Recurrent ischemic stroke in atrial fibrillation patients despite NOAC therapy: Recent advances and their therapeutic implications

: Non-vitamin K oral anticoagulants (NOACs) are currently the preferred anticoagulant therapy for patients with non-valvular atrial fibrillation. Nevertheless, for patients receiving oral anticoagulants, clinical trials have reported a residual annual risk of recurrent ischemic events ranging from 0.7% to 2.3%, in both primary and secondary prevention settings. Furthermore, in the non-randomized RENO-EXTEND study, patients who had an ischemic stroke while on NOAC therapy, also had a recorded combined rate of thromboembolic and bleeding events of 16.7%, corresponding to an annual incidence of 13.4%. For those patients who experience an ischemic stroke while receiving NOAC therapy, reliable evidence on how to proceed with management is limited.
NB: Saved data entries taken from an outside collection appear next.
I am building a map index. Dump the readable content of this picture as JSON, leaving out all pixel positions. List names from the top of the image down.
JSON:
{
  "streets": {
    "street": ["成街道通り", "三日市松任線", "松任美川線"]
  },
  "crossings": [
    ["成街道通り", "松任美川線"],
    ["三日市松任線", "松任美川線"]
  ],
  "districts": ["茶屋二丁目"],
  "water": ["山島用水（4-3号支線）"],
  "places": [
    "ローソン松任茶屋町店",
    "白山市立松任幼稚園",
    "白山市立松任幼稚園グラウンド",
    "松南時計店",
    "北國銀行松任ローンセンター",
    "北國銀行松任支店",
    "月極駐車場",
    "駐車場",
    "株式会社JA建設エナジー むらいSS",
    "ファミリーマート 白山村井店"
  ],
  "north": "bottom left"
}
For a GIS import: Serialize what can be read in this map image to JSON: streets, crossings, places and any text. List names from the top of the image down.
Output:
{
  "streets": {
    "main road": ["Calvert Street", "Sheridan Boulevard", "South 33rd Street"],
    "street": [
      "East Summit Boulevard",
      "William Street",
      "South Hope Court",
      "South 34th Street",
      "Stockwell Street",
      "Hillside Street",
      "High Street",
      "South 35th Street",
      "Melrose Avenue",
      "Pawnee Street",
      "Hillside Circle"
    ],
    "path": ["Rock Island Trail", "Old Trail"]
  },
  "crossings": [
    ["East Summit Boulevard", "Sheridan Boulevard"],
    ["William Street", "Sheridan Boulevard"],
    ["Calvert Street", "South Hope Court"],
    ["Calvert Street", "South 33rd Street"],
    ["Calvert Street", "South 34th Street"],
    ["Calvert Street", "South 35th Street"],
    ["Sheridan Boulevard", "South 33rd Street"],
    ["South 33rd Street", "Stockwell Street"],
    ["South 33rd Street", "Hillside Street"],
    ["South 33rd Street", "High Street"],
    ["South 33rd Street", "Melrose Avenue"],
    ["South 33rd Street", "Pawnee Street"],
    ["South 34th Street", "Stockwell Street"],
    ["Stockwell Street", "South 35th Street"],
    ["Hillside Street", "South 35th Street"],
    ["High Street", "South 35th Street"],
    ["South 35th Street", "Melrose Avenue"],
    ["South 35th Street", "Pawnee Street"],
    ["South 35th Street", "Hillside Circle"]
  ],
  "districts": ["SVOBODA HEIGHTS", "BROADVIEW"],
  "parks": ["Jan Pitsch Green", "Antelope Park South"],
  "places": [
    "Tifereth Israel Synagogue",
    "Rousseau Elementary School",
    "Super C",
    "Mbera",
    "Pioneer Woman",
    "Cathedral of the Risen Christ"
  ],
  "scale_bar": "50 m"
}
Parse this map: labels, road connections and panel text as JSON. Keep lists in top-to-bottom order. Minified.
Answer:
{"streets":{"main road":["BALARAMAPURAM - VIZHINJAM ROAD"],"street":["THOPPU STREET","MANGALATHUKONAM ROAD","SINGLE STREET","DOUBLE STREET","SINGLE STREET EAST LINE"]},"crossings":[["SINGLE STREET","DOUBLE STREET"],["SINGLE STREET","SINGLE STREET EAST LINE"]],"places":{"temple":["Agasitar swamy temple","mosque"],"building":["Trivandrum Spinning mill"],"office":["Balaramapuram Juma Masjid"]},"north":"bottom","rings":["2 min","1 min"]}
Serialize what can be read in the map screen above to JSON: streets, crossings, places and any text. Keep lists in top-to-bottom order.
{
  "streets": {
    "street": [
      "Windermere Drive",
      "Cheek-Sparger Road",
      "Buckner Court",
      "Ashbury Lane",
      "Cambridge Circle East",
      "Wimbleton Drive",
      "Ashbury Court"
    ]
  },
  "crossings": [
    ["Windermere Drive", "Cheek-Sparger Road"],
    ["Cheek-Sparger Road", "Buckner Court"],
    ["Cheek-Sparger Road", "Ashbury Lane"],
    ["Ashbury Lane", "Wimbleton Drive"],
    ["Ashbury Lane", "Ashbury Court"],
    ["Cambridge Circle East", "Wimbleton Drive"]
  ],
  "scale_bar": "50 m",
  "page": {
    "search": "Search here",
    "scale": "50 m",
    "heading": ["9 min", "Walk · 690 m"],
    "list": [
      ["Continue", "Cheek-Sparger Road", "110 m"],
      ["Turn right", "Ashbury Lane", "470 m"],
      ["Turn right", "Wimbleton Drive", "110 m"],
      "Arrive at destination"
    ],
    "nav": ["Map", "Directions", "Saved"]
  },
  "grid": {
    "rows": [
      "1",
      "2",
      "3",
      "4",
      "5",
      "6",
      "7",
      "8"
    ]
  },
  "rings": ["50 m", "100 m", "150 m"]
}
This patient setting need to take into consideration the following strategies: 1) Exclude poor adherence to treatment; 2) Assess potential drug-drug interactions; 3) Ensure the prescription of the most appropriate NOAC dose; 4) Confirm the underlying mechanism of the recurrent ischemic event; 5) Continue the same NOAC after a cardioembolic event occurring during NOAC therapy, when appropriate; 6) Consider switching to a different NOAC so to improve adherence; 7) Evaluate, on a case-by-case basis and for the shortest feasible duration, the possible addition of an antiplatelet agent to NOAC therapy; 8) Consider left atrial appendage occlusion combined with indefinite NOAC therapy in selected patients with recurrent events despite anticoagulation; 9) Increment stricter risk factor controls. Moreover, results from randomized controlled trials investigating for more effective management strategies are needed to better treat patients in this setting.